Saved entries
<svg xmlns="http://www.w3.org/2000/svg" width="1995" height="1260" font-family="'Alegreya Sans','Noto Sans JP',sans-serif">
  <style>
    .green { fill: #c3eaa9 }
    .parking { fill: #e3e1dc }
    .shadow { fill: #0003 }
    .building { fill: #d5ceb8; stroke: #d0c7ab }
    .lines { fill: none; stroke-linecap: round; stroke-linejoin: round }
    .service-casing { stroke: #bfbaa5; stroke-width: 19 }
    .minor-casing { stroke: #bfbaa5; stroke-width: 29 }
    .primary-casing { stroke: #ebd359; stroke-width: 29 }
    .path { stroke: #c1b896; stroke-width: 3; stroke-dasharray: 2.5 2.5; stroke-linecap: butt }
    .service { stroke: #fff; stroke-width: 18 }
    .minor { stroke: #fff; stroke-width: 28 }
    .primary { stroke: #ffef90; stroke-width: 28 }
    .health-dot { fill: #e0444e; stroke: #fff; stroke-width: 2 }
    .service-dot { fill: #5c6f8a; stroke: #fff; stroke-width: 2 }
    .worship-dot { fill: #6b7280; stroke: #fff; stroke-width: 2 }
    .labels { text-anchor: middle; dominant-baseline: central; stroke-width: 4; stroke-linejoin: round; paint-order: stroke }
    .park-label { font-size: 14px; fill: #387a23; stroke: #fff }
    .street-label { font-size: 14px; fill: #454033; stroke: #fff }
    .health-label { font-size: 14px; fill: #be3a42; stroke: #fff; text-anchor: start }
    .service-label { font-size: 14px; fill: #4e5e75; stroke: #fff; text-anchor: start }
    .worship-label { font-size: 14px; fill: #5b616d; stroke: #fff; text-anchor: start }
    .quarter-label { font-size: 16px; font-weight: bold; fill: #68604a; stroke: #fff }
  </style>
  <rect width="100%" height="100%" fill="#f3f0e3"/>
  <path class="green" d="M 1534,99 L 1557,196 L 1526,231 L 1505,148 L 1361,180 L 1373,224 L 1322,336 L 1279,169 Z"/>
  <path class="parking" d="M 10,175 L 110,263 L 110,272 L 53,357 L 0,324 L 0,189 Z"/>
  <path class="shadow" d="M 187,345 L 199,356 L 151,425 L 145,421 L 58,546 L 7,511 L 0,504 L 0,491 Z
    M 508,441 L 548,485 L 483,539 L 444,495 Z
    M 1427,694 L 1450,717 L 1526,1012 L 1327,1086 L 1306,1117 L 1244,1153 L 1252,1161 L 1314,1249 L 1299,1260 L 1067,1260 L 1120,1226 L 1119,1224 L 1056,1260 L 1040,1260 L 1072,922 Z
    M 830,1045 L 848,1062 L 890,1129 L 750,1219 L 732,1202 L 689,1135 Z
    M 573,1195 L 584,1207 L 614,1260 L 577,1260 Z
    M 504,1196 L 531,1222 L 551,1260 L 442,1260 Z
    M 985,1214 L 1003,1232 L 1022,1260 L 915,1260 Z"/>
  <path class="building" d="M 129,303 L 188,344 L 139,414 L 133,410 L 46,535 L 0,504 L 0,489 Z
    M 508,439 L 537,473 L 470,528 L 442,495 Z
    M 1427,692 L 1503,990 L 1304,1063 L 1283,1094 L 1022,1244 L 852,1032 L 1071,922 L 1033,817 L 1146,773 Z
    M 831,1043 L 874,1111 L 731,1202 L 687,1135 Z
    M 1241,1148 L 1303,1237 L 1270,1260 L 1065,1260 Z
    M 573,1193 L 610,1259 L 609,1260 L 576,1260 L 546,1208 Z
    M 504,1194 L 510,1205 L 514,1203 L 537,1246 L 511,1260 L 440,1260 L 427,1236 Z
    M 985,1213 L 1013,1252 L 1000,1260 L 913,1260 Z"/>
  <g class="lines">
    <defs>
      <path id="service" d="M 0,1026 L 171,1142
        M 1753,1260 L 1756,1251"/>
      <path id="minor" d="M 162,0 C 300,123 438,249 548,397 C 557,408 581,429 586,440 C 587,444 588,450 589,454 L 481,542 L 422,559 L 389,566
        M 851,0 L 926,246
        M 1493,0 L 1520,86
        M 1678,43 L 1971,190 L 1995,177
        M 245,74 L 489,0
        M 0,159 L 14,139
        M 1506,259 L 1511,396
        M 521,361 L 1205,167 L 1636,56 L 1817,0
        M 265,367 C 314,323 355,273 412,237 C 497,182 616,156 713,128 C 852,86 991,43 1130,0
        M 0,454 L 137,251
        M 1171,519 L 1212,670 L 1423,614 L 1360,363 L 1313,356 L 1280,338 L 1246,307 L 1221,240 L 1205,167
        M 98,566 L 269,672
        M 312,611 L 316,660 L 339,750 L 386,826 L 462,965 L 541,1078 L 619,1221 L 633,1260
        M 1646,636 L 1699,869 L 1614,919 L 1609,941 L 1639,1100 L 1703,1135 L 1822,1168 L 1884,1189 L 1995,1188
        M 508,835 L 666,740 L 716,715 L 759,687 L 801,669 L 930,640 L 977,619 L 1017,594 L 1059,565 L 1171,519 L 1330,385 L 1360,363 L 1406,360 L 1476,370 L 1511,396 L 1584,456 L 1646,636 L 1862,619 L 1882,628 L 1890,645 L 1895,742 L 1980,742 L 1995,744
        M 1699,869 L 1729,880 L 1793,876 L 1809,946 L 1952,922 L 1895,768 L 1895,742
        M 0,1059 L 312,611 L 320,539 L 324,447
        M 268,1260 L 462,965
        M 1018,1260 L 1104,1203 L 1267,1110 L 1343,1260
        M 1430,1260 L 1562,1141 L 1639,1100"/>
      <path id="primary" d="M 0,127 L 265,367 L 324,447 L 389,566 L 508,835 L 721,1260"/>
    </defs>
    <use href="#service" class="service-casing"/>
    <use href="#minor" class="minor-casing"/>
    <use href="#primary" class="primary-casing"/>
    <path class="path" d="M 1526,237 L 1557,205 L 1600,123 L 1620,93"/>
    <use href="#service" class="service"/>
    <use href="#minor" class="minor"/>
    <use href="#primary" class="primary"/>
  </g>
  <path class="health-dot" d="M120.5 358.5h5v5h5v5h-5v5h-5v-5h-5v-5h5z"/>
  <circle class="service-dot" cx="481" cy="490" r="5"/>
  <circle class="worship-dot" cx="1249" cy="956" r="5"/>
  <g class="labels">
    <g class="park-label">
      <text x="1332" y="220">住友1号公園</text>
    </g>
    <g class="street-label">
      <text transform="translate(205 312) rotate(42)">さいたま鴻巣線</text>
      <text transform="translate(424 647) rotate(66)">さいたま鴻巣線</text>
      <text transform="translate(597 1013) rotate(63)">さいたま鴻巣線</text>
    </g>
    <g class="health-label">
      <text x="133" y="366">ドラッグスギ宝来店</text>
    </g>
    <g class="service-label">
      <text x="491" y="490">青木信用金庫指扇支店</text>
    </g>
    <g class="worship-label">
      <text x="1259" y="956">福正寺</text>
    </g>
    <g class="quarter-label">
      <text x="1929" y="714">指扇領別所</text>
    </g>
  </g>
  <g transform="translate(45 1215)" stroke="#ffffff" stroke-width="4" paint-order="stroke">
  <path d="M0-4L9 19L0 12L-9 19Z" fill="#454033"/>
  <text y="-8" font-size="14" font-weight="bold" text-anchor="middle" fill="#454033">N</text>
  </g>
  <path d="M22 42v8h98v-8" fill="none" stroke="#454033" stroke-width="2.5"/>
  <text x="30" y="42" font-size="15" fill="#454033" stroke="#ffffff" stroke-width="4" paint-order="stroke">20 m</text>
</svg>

Prompt: Report only the number of lines in the data above that contain "linecap".

Reply: 2